** What the task asks **
Retype every line from the start of the data down to and including the line with "the surface and finish of stainless". Skip the pictures.

** Source data **

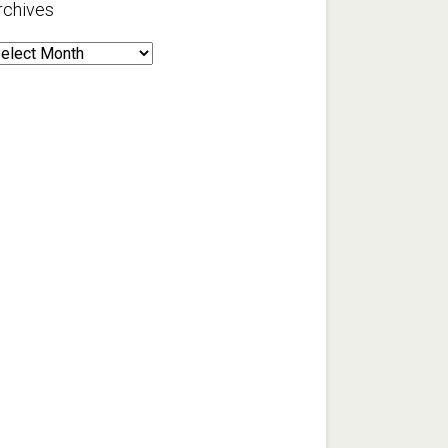
rchives
rchives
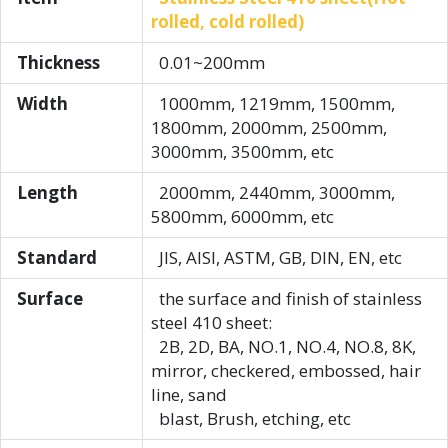
rolled, cold rolled)
Thickness
0.01~200mm
Width
1000mm, 1219mm, 1500mm,
1800mm, 2000mm, 2500mm,
3000mm, 3500mm, etc
Length
2000mm, 2440mm, 3000mm,
5800mm, 6000mm, etc
Standard
JIS, AISI, ASTM, GB, DIN, EN, etc
Surface
the surface and finish of stainless
steel 410 sheet:
2B, 2D, BA, NO.1, NO.4, NO.8, 8K,
mirror, checkered, embossed, hair
line, sand
blast, Brush, etching, etc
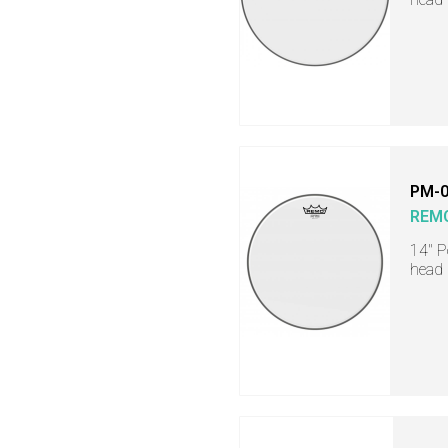
PM-0
REM
14" 
head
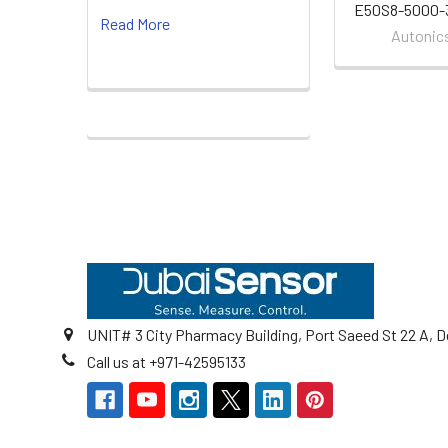
E50S8-5000-
Read More
Autonic
Footer
UNIT# 3 City Pharmacy Building, Port Saeed St 22 A, D
Call us at +971-42595133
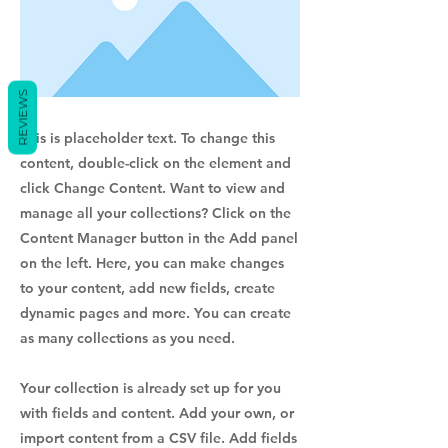
REVIEWS
This is placeholder text. To change this
content, double-click on the element and
click Change Content. Want to view and
manage all your collections? Click on the
Content Manager button in the Add panel
on the left. Here, you can make changes
to your content, add new fields, create
dynamic pages and more. You can create
as many collections as you need.
Your collection is already set up for you
with fields and content. Add your own, or
import content from a CSV file. Add fields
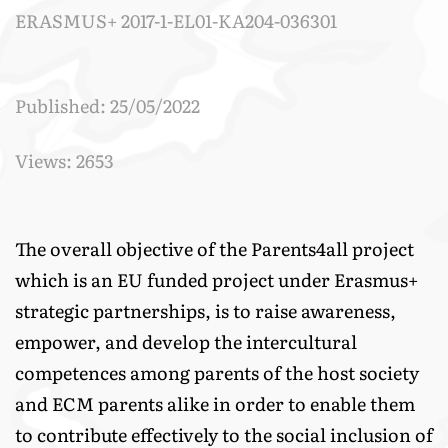
ERASMUS+ 2017-1-EL01-KA204-036301
Published: 25/05/2022
Views: 2653
The overall objective of the Parents4all project
which is an EU funded project under Erasmus+
strategic partnerships, is to raise awareness,
empower, and develop the intercultural
competences among parents of the host society
and ECM parents alike in order to enable them
to contribute effectively to the social inclusion of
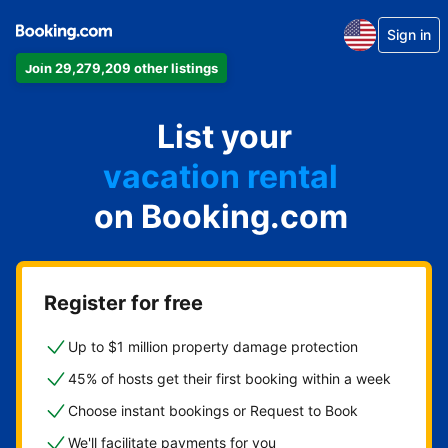
Sign in
Join 29,279,209 other listings
apartment
List your
hotel
vacation rental
on Booking.com
guest house
bed & breakfast
Register for free
Up to $1 million property damage protection
45% of hosts get their first booking within a week
Choose instant bookings or Request to Book
We'll facilitate payments for you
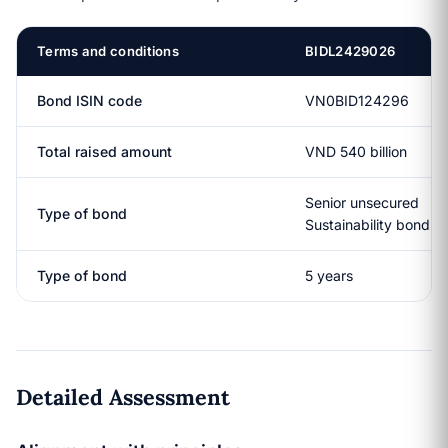
Terms and conditions
BIDL2429026
Bond ISIN code
VN0BID124296
Total raised amount
VND 540 billion
Senior unsecured
Type of bond
Sustainability bond
Type of bond
5 years
Detailed Assessment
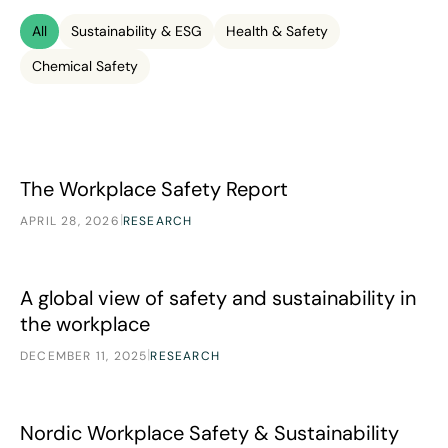
All
Sustainability & ESG
Health & Safety
Chemical Safety
The Workplace Safety Report
The Workplace Safety Report
|
APRIL 28, 2026
RESEARCH
A global view of safety and sustainability in the workplace
A global view of safety and sustainability in
the workplace
|
DECEMBER 11, 2025
RESEARCH
Nordic Workplace Safety & Sustainability
Research
Nordic Workplace Safety & Sustainability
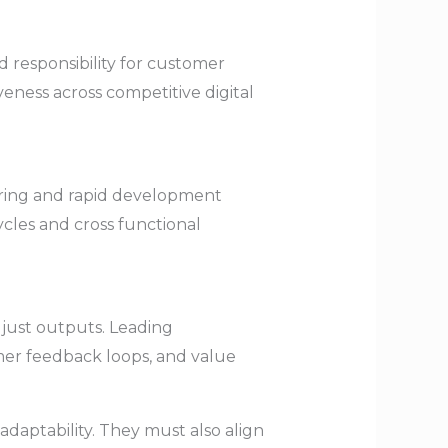
d responsibility for customer
ness across competitive digital
ering and rapid development
cles and cross functional
just outputs. Leading
omer feedback loops, and value
 adaptability. They must also align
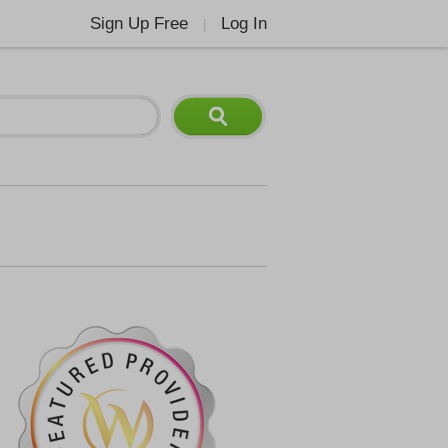
Sign Up Free
Log In
|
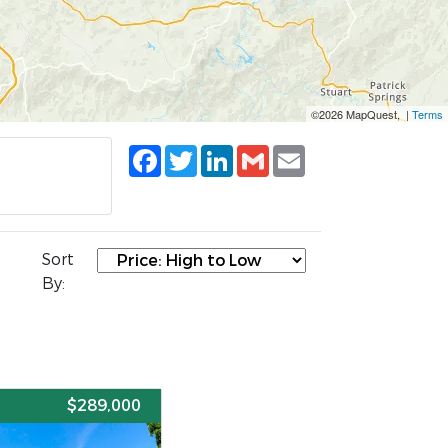
©2026 MapQuest, |
Terms
Facebook
Twitter
LinkedIn
Gmail
Email
Sort
By:
E
$289,000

** Task result **
rchives
rchives
rolled, cold rolled)
Thickness
0.01~200mm
Width
1000mm, 1219mm, 1500mm,
1800mm, 2000mm, 2500mm,
3000mm, 3500mm, etc
Length
2000mm, 2440mm, 3000mm,
5800mm, 6000mm, etc
Standard
JIS, AISI, ASTM, GB, DIN, EN, etc
Surface
the surface and finish of stainless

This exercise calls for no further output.